Subfloor installed

Subfloor installed

The subfloor is finally all installed, which means it’s time to look forward to the next project: blocking. Blocking is the process of installing short pieces of framing between the wall studs at the bottom, middle, and top of the wall. This provides structural bracing (since the house tends to sway when there are strong winds), fire code (fire inside the wall takes longer to spread if there is solid wood in its way), and as a nailing edge for drywall. In addition, all along the kitchen wall we’ll install extra blocking to make cabinet installation easier.

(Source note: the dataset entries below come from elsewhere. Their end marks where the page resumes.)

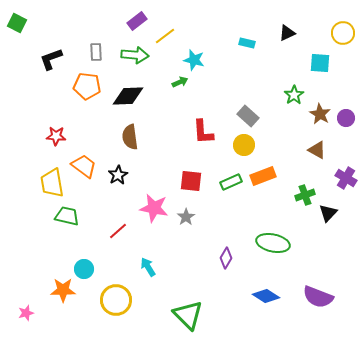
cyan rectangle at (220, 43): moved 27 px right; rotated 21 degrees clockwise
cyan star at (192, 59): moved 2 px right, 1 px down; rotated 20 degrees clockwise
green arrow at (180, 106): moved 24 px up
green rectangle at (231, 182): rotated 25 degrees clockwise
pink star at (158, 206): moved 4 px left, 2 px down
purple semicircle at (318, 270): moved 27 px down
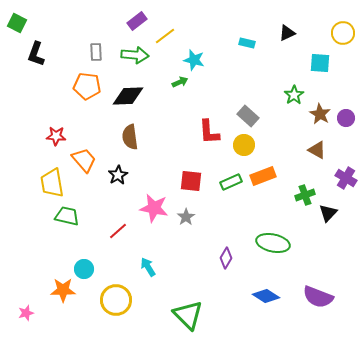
black L-shape at (51, 59): moved 15 px left, 5 px up; rotated 50 degrees counterclockwise
red L-shape at (203, 132): moved 6 px right
orange trapezoid at (84, 166): moved 6 px up; rotated 12 degrees clockwise
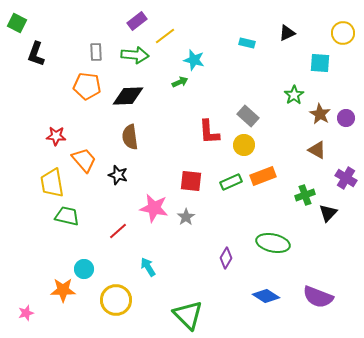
black star at (118, 175): rotated 24 degrees counterclockwise
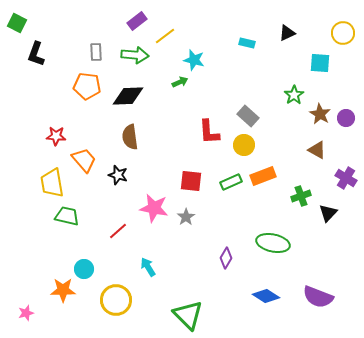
green cross at (305, 195): moved 4 px left, 1 px down
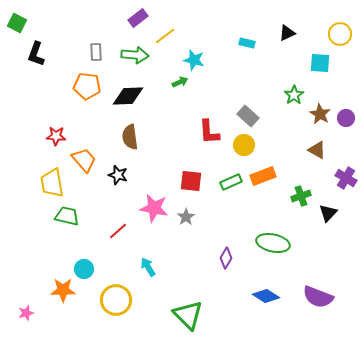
purple rectangle at (137, 21): moved 1 px right, 3 px up
yellow circle at (343, 33): moved 3 px left, 1 px down
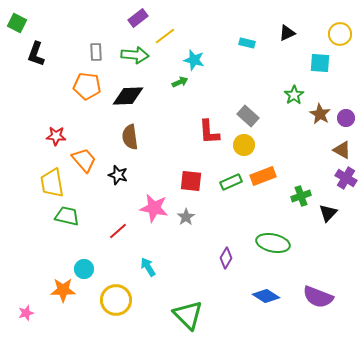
brown triangle at (317, 150): moved 25 px right
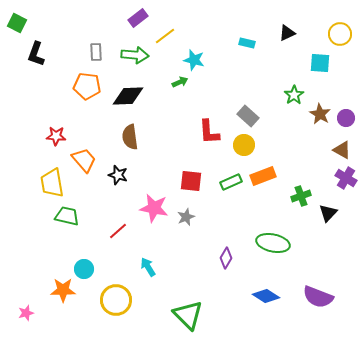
gray star at (186, 217): rotated 12 degrees clockwise
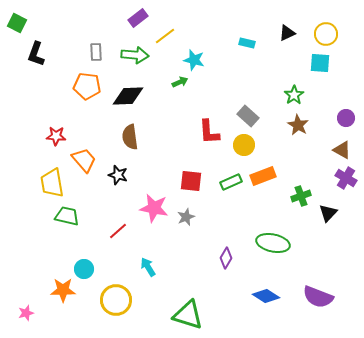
yellow circle at (340, 34): moved 14 px left
brown star at (320, 114): moved 22 px left, 11 px down
green triangle at (188, 315): rotated 28 degrees counterclockwise
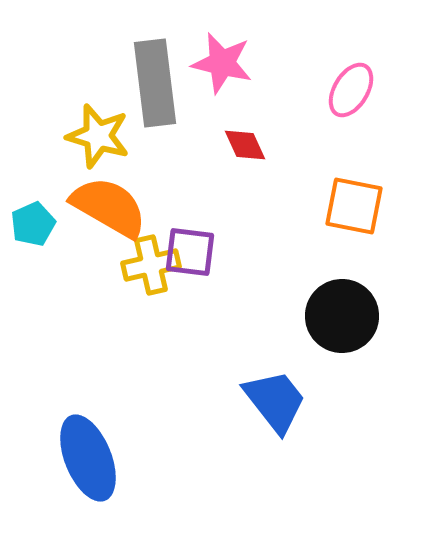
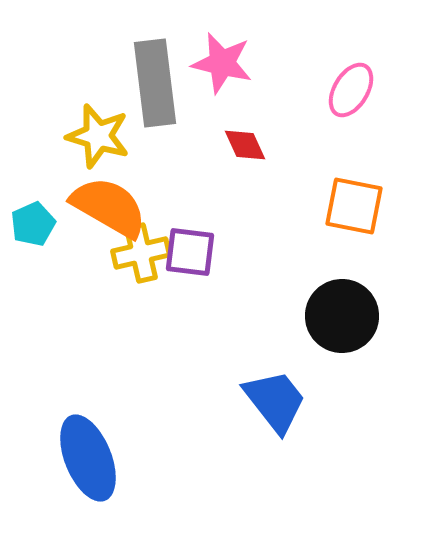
yellow cross: moved 10 px left, 12 px up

Before we can get to work measuring, cutting, and installing blocking, I need to do some wall straightening. Because our house is built from rough sawn lumber, the studs are not exactly the same thickness. The original lath and plaster evened things out in ways that drywall will not, so we need to establish what straight looks like and then plane and shim the studs so that they are even and plumb.

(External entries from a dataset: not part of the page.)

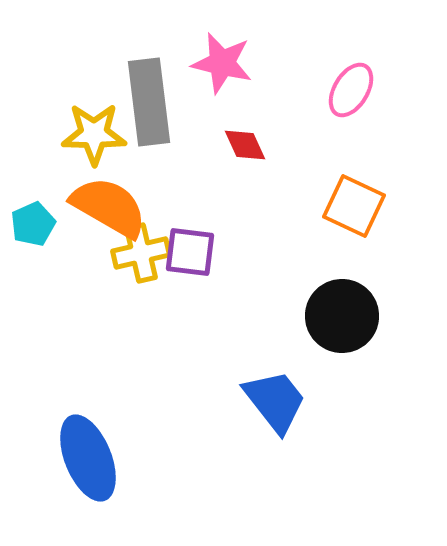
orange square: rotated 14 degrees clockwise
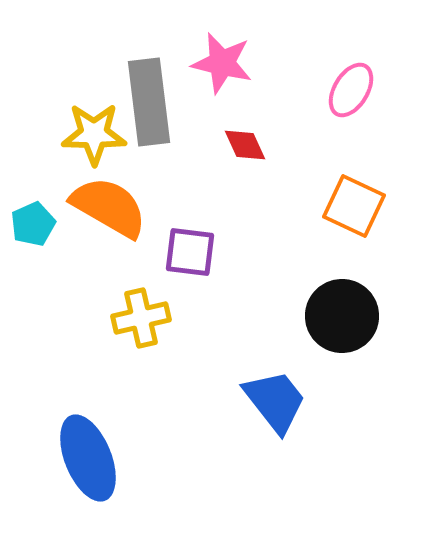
yellow cross: moved 65 px down
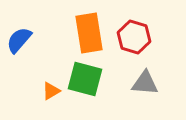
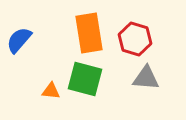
red hexagon: moved 1 px right, 2 px down
gray triangle: moved 1 px right, 5 px up
orange triangle: rotated 36 degrees clockwise
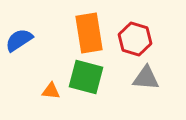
blue semicircle: rotated 16 degrees clockwise
green square: moved 1 px right, 2 px up
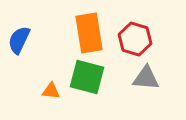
blue semicircle: rotated 32 degrees counterclockwise
green square: moved 1 px right
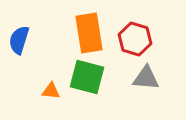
blue semicircle: rotated 8 degrees counterclockwise
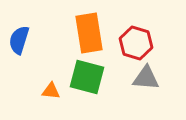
red hexagon: moved 1 px right, 4 px down
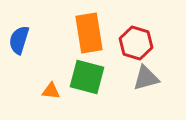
gray triangle: rotated 20 degrees counterclockwise
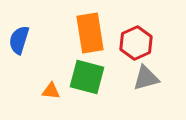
orange rectangle: moved 1 px right
red hexagon: rotated 20 degrees clockwise
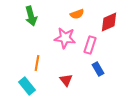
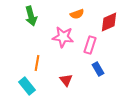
pink star: moved 2 px left, 1 px up
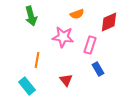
orange line: moved 3 px up
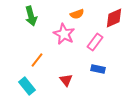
red diamond: moved 5 px right, 4 px up
pink star: moved 1 px right, 3 px up; rotated 20 degrees clockwise
pink rectangle: moved 5 px right, 3 px up; rotated 18 degrees clockwise
orange line: rotated 28 degrees clockwise
blue rectangle: rotated 48 degrees counterclockwise
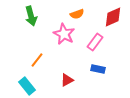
red diamond: moved 1 px left, 1 px up
red triangle: moved 1 px right; rotated 40 degrees clockwise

Laser line establishes straight

Laser line establishes straight

I started work along the front of the house, where in addition to the above described challenge we have to allow for the support column in the wall and the front door, which is fairly thick. The column is 3½” thick, so it should sit flush, but the column cap at the top extends back, so the column is proud of the wall by about a half inch. I debated framing it as a visible column, but decided instead to bring the wall flush with it. I will still have to deal with the column cap and bolt at the top, so something will wind up being visible regardless, but that’s a finishing detail I’m not currently worried about. Maybe I’ll use a cornice or something.

Laser line on 6' level

Laser line on 6′ level

I used my laser level to project a plumb line and marked my shim position. I ripped that down on the table saw and then cut an angle off of it so that it would match the inside edge of the bay. After I glued and screwed down the remaining shims I ran my straight edge down the wall and realized that things weren’t quite where they were supposed to be. I wound up cutting thin wafers to shim my shims out so that everything was actually flush.

Shimming progress

Shimming progress

One challenge is that I can’t install the blocking at the bottom of the wall in the front or back of the house until the spray foam is put in, since there is a joist preventing the spray foam from being installed from below, as we’ll do on the sides of the house. I’ll wind up measuring and cutting the pieces, but leaving them loose, since we’ll need to put them in during spray foam installation. I also need to contend with the inside corners of the house, since they aren’t framed with a proper nailing edge. Basically, I have some more work to do before I can start putting the blocking in.